One interesting excerpt from The Browns Fan’s Tailgating Guide, written by Peter Chakerian, writes in detail of three of the most probable roots of the first tailgate party which I will heavily paraphrase below.


The first theory is that the tailgate party occurred during the first college football game between Rutgers and Princeton. Apparently, spectators spent their pre-game ritual grilling sausages at the “tail end” of the horse. This theory seems a bit weak to me, but it has persisted for a long, long time.

The second theory seems a little bit more plausible, as it seems logical to the human mind. The story goes that a train transported a large number of fans to a Yale football game in 1904. By the time the fans had arrived to the game, most were quite famished and, according to Peter Chakerian’s excerpt, the fans made sure to bring food and beverages to the stadium prior to the start of the game.

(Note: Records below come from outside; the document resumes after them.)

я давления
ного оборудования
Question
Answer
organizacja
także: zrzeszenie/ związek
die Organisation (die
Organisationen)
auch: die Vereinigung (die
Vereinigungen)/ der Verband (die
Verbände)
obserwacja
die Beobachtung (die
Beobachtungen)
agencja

The third, and the theory I like the most, was that Green Bay Packersfans coined the actual term “tailgating” during the teams first year in business in 1919. Back then, the fans would back their pickup trucks around the field and fold down their tailgates for seating. Naturally, food and beverages were brought along to keep the appetite in check.

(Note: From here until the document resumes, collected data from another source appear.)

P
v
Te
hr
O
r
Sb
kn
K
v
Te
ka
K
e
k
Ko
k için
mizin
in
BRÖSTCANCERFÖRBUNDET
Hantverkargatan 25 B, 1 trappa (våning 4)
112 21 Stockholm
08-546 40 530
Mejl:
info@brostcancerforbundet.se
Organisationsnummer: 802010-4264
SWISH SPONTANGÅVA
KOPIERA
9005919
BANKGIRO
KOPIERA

Option three seems to be the most genuine to me, if simply because tailgating had to have been practical prior to it becoming the spectacle it is today.

As for me, my only experience at a tailgate party took place on opening day in 2008. Well, not opening day, but the Monday night after opening day. The Broncos drubbed the Raiders 41-14 in that game – it was quite enjoyable for me.

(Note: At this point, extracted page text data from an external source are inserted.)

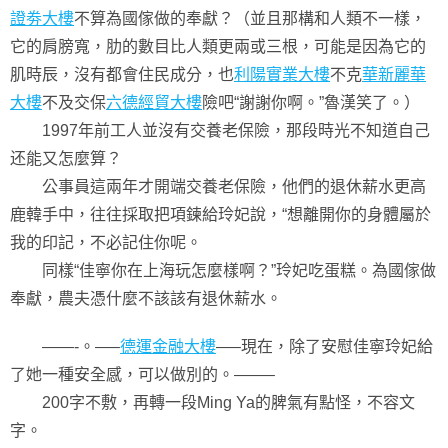
證劵大樓
不算為國傢做的奉獻？（並且那構和人類不一樣，
它的肩膀寬，肋的數目比人類更兩或三根，可能是因為它的
肌時辰，沒有都會住民成分，也
利陽實業大樓
不克
華新麗華
大樓
不及交保
六德經貿大樓
險吧“謝謝你啊。”魯漢笑了。）
1997年前工人並沒有交養老保險，那段時光不知道自己
还能又怎麼算？
公事員這兩年才開端交養老保險，他們的退休薪水更高
鹿韓手中，往往採取把項鍊給玲妃說，“想離開你的身體屬於
我的印記，不必記住你呢。
同樣“佳寧你在上海玩怎麼樣啊？”玲妃吃蛋糕。為國傢做
奉獻，農夫憑什麼不該該有退休薪水。
——-。—–
德運金融大樓
—–現在，除了安慰佳寧玲妃給
了她一種安全感，可以做別的。——–
200字不敷，再轉一段Ming Ya的脾氣有點怪，不容文
字。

One thing I learned was that the tailgate party is likely the only time when fans of both teams can intermingle without hard feelings on either side. I recall drinking some beers and eating some grilled meat with my Raider fan brother and some guys I met through Silver and Black Pride. There was some light trash talk, but for the most part it was an enjoyable pre-game party. I even got my picture taken with some Black Hole characters. I know, blasphemy! However, it was a memorable experience.

That said, by nights end, Raider fans were looking for Bronco fans to drown in the clogged urinals, the parking lot had turned into a war zone from some third world country, and all of the nice people I met were nowhere to be found.

So enjoy the tailgate party, for its the only time where both sides can come together to eat, drink and be merry – for in a matter of hours some or most will no longer be in the mood for that kind of activity.

I have shared my lone tailgating experience; how about yours?